The American economy’s capacity for job growth is far more limited than Wall Street understands and won’t be ameliorated by either past or future money-printing spasms by the Fed. The truth of this proposition can be demonstrated by breaking the nonfarm payroll report into six core categories and then reviewing for each the peak-to-peak trend of job growth during the last seven-year Boom, along with possible rates of growth under the conditions likely to prevail during the business-expansion cycle now underway.
The first core category is “temporary help services” which posted 2.04 million jobs in the March report. The 126,000 job pick-up in this category during the first quarter has generated considerable excitement because it’s allegedly a leading indicator of the overall job market. In fact, the headline number reported for this category undulates with short-term business conditions, and may therefore continue to reflect significant gains for several more quarters.

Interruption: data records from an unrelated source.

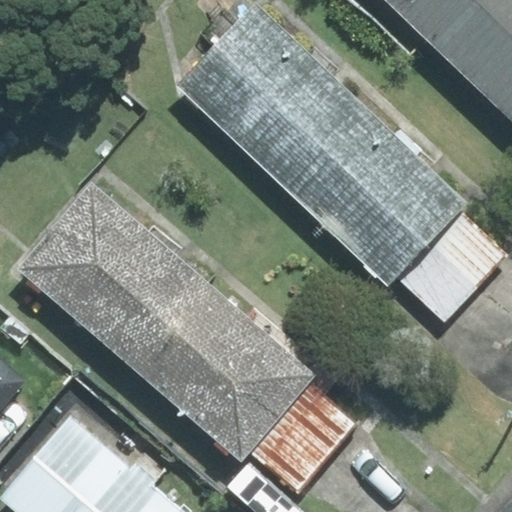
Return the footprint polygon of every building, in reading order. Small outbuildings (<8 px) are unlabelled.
[(399,278),(407,271),(451,315),(511,253),(511,243),(472,204),(481,195),(285,0),(262,0),(191,72),(399,278)] [(511,0),(413,0),(511,94),(511,0)] [(305,494),(369,419),(323,380),(334,368),(106,174),(31,261),(305,494)] [(0,293),(0,386),(18,367),(0,350),(0,305),(6,299),(0,293)] [(199,511),(78,404),(9,481),(43,511),(199,511)]
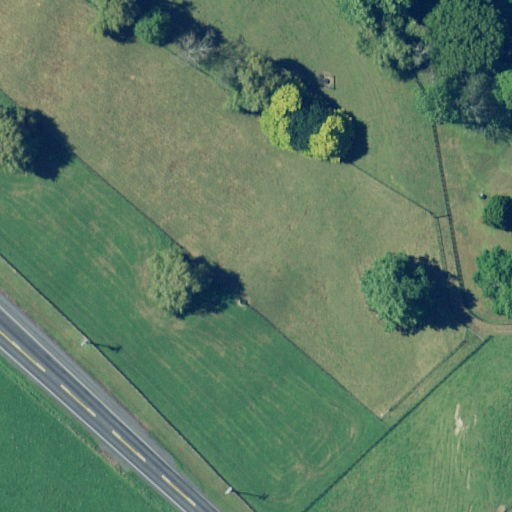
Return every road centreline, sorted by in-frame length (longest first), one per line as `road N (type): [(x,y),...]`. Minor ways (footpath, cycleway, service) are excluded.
road 1 (primary): [(0,336),(193,511)]
road 2 (track): [(390,0),(414,34),(511,114)]
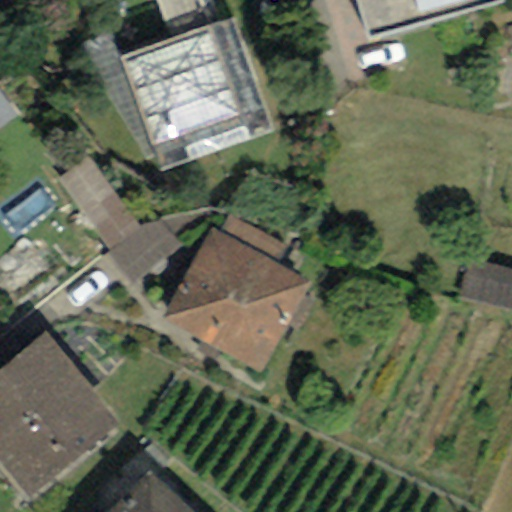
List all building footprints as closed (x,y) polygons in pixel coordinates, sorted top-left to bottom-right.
[(357,0),(365,28),(463,0),(357,0)] [(230,11),(123,51),(162,156),(269,116),(230,11)] [(176,263),(100,162),(64,189),(139,290),(176,263)] [(210,224),(162,314),(260,366),(308,276),(210,224)] [(511,275),(478,267),(470,296),(511,307),(511,275)] [(117,416),(42,327),(0,362),(0,461),(26,492),(117,416)] [(198,511),(147,466),(105,511),(198,511)]
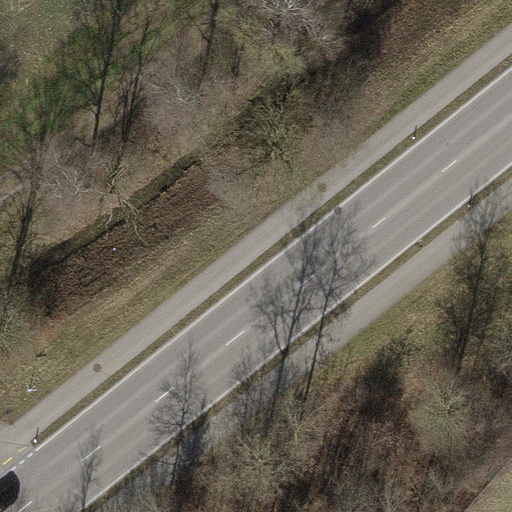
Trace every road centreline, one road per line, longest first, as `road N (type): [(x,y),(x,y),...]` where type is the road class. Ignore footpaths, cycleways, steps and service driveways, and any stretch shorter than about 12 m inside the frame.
road 1 (primary): [(23,511),(511,123)]
road 2 (track): [(256,0),(0,193)]
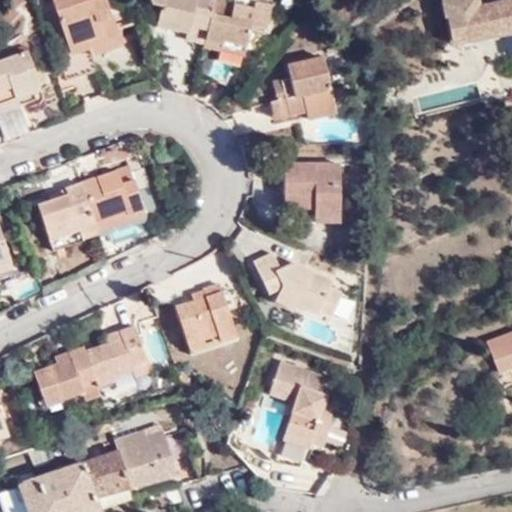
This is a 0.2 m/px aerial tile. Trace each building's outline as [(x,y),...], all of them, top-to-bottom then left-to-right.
[(52,0),(73,59),(93,53),(120,44),(104,0),(52,0)] [(207,16),(210,0),(148,0),(149,2),(158,5),(154,23),(184,30),(186,31),(190,13),(207,16)] [(252,0),(250,7),(225,0),(210,0),(207,16),(201,42),(201,43),(219,48),(220,42),(241,48),(246,30),(248,23),(263,27),(270,4),(254,0),(252,0)] [(511,1),(484,7),(482,0),(452,0),(444,2),(452,45),(511,32),(511,1)] [(201,42),(207,16),(190,13),(186,31),(184,30),(184,38),(201,42)] [(262,33),(263,27),(248,23),(246,30),(262,33)] [(201,43),(200,47),(239,56),(241,48),(220,42),(219,48),(201,43)] [(0,129),(5,142),(30,132),(17,97),(14,91),(38,83),(26,50),(0,59),(0,129)] [(93,53),(73,59),(78,77),(99,70),(93,53)] [(189,94),(195,68),(196,63),(170,56),(165,74),(175,90),(189,94)] [(284,64),(287,78),(270,81),(273,99),(267,101),(271,118),(302,110),(305,118),(332,112),(320,56),(284,64)] [(78,77),(73,59),(62,63),(67,81),(78,77)] [(189,94),(207,104),(223,87),(222,82),(195,68),(189,94)] [(14,91),(17,97),(40,89),(38,83),(14,91)] [(282,164),(281,195),(312,195),(312,208),(311,221),(338,222),(338,165),(282,164)] [(131,166),(98,176),(100,184),(85,189),(98,230),(131,220),(129,214),(145,208),(131,166)] [(98,176),(82,182),(82,183),(85,189),(100,184),(98,176)] [(83,238),(99,233),(98,230),(85,189),(82,183),(66,189),(68,195),(52,200),(39,204),(51,238),(79,228),(83,238)] [(68,195),(66,189),(50,194),(52,200),(68,195)] [(312,195),(281,195),(281,208),(312,208),(312,195)] [(147,214),(145,208),(129,214),(131,220),(147,214)] [(0,218),(0,263),(14,259),(0,218)] [(83,240),(83,238),(79,228),(51,238),(54,249),(83,240)] [(268,289),(279,283),(298,292),(293,302),(295,303),(314,312),(317,307),(330,313),(341,291),(327,285),(330,279),(300,265),(294,268),(291,260),(278,267),(270,251),(252,260),(266,290),(268,289)] [(0,271),(16,266),(14,259),(0,263),(0,271)] [(200,296),(188,301),(170,306),(184,350),(214,340),(216,345),(233,338),(214,283),(197,290),(198,291),(200,296)] [(272,297),(292,307),(295,303),(293,302),(298,292),(279,283),(268,289),(272,297)] [(186,295),(188,301),(200,296),(198,291),(186,295)] [(105,341),(84,348),(93,376),(107,372),(110,374),(131,367),(146,362),(132,324),(118,329),(120,336),(105,341)] [(103,334),(105,341),(120,336),(118,329),(103,334)] [(511,329),(483,341),(491,361),(511,352),(511,329)] [(214,340),(184,350),(186,356),(216,345),(214,340)] [(93,376),(84,348),(68,353),(70,361),(56,366),(33,373),(40,396),(55,392),(59,399),(61,398),(80,392),(96,386),(93,376)] [(511,352),(491,361),(496,376),(511,369),(511,352)] [(70,361),(68,353),(53,358),(56,366),(70,361)] [(297,393),(295,399),(281,438),(306,446),(309,437),(322,442),(330,420),(327,419),(330,410),(320,407),(323,397),(330,377),(279,360),(271,384),(297,393)] [(146,362),(131,367),(133,373),(148,369),(146,362)] [(107,372),(93,376),(96,386),(112,381),(110,374),(107,372)] [(269,390),(295,399),(297,393),(271,384),(269,390)] [(83,400),(99,396),(96,386),(80,392),(83,400)] [(62,402),(61,398),(59,399),(55,392),(40,396),(44,407),(62,402)] [(320,407),(330,410),(334,401),(323,397),(320,407)] [(0,437),(10,435),(0,404),(0,437)] [(147,435),(131,439),(134,449),(143,447),(141,441),(148,439),(147,435)] [(99,511),(96,500),(127,492),(178,478),(168,439),(166,440),(164,436),(149,441),(148,439),(141,441),(143,447),(134,449),(131,439),(115,445),(119,455),(20,486),(16,475),(0,480),(0,504),(2,511),(99,511)] [(276,451),(301,459),(306,446),(281,438),(276,451)] [(96,500),(99,511),(130,503),(127,492),(96,500)]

But the historical data also clearly show that these mostly part-time jobs turn over rapidly and that while some migrate to permanent statuses in other categories, most simply disappear. Moreover, the previous cycle established a pattern which appears to be underway again this time, and which suggests that any further rebound in temp jobs will be of marginal relevance, at best, to the broader employment picture. Specifically, as in the current cycle, there was an initial sharp contraction of temporary-help jobs, with the figure dropping by nearly 20%, from 2.6 million at the January 2000 peak to only 2.14 million at the recession bottom in December 2001. The temporary help job count then flat-lined at the recession bottom (2.14 million jobs) until April 2003. After that turning point, the category posted gains of 200,000 jobs (9%) in the first year of recovery through April 2004, and then a further 150,000 during the following 12 months. The category then gained still another 150,000 jobs over the following 16 months -- finally peaking at 2.66 million jobs in August 2006, and thereby returning to nearly the exact level at which it started.
So far the pattern is repeating. Between the December 2007 cycle peak and the September 2009 bottom for this category, the temporary-help count contracted by 800,000 jobs -- or at a 30% rate (compared to the 20% in 2000-2001). Since September, this category has rebounded by 300,000 jobs, including the 40,000 gain posted in March. This would suggest that 40% of the job loss has already been recovered; and that another 500,000 will be recalled over the next several years, if the temporary-help category follows the last cycles’ script and eventually returns to the December 2007 starting level. Needless to say, such modest further gains wouldn’t have much relevance to a “jobful” recovery. And there’s also no reason to believe that “temporary-help services” will contribute any more to permanent job growth during this cycle than the zero peak-to-peak outcome last time. The temporary-help system most assuredly contributes to labor market flexibility and liquidity, especially at turning points in the cycle. But this efficiency function has virtually nothing to do with job or income growth on a sustained basis.
The second category, Core Government Operations, posted 11.37 million jobs in the March report, but it, too, exhibits discouraging trends and is almost certain to generate negative job growth over the next cycle. About 80% of the jobs here consist of state and local government payrolls for basic services such as fire, police, the license bureau, and public health inspectors. Because it excludes education, the postal service, and the temporary federal census job, it’s about half the size of the “government” jobs segment reported by the BLS. But in this form the category better reflects its new underlying financial driver -- namely, the exhausted Government Fisc.